Finished my most likely bigly winning #hackarchives project: A Word Cloud of @lintool's timeline!https://t.co/eK2KPGjaGo
— nick ruest (@ruebot) April 27, 2018
Or, @ianmilligan1 #HackArchiveshttps://t.co/qMxiet0osl
— nick ruest (@ruebot) April 27, 2018
Mat Kelly asked about the process this morning, so here is a little how-to of the pipeline:
Requirements:
- twarc
- jq
- wordcloud_cli.py
- sed
Process:
Use twarc
to grab some data.
$ twarc timeline lintool > lintool.jsonl
Extract the tweet text.
$ cat lintool.jsonl | jq -r .full_text > lintool_tweet.txt
Remove all the URLs from the tweets.
$ sed -e 's!http[s]\?://\S*!!g' lintool_tweet.txt > lintool.txt
Create a Wordcloud.
$ wordcloud_cli.py --text lintool.txt --imagefile lintool.png
Nota bene
- Each of these commands have a whole lot of options. Check them out, and experiment.
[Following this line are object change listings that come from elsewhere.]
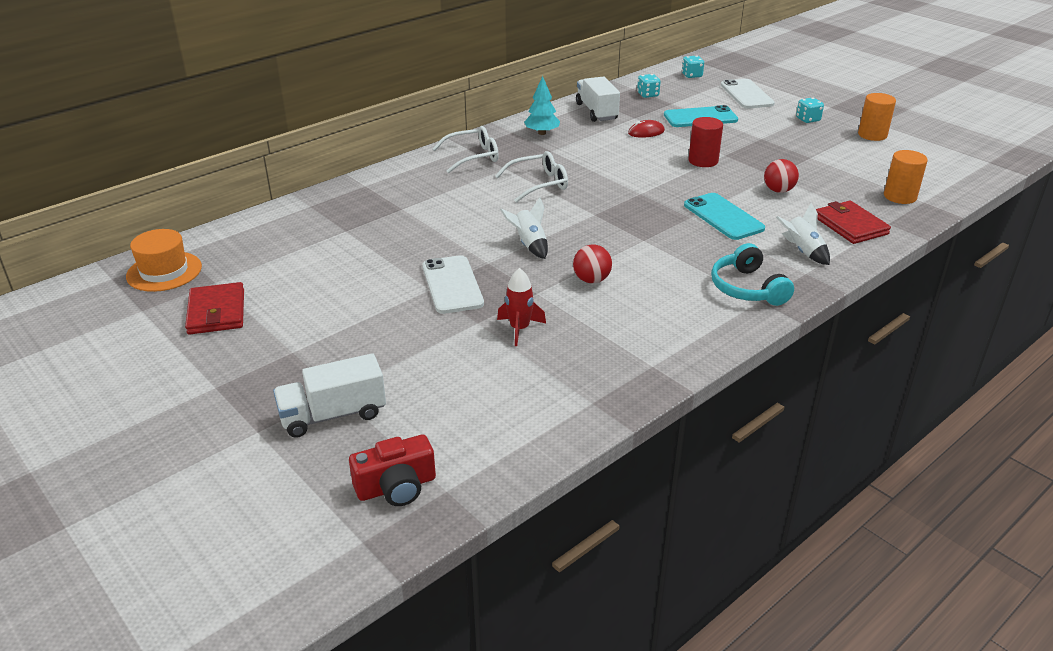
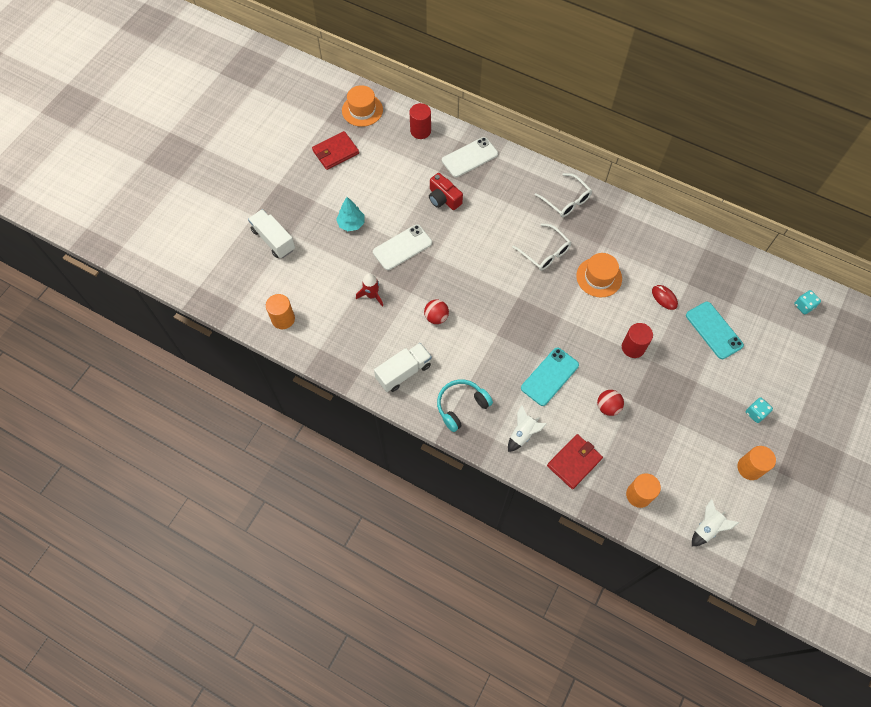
camera: 70 degrees right, 30 degrees up
red camera [349,434,436,506] -> red camera moved to [429,173,463,210]
white rocket [500,197,548,259] -> white rocket moved to [692,499,739,546]
turquoise tree [524,76,560,135] -> turquoise tree moved to [336,197,364,231]
white truck [576,77,620,122] -> white truck moved to [374,343,432,392]
turquoise dice [637,74,660,98] -> none
white phone [721,79,775,109] -> white phone moved to [442,137,498,177]
none -> orange cylinder [266,294,295,329]
none -> red cylinder [409,103,431,139]
none -> orange hat [576,253,622,297]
- Yes, there is probably a better way to do this, and you could even make it into a one-liner. I pulled this together as a favour to Mat.
- We were going to initially include wordclouds of collections in AUK, but
wordcloud_cli.py
doesn’t perform well at scale. Scale being, feeding it txt files of 5G up to 500G of raw text. Maybe one day we’ll revisit it.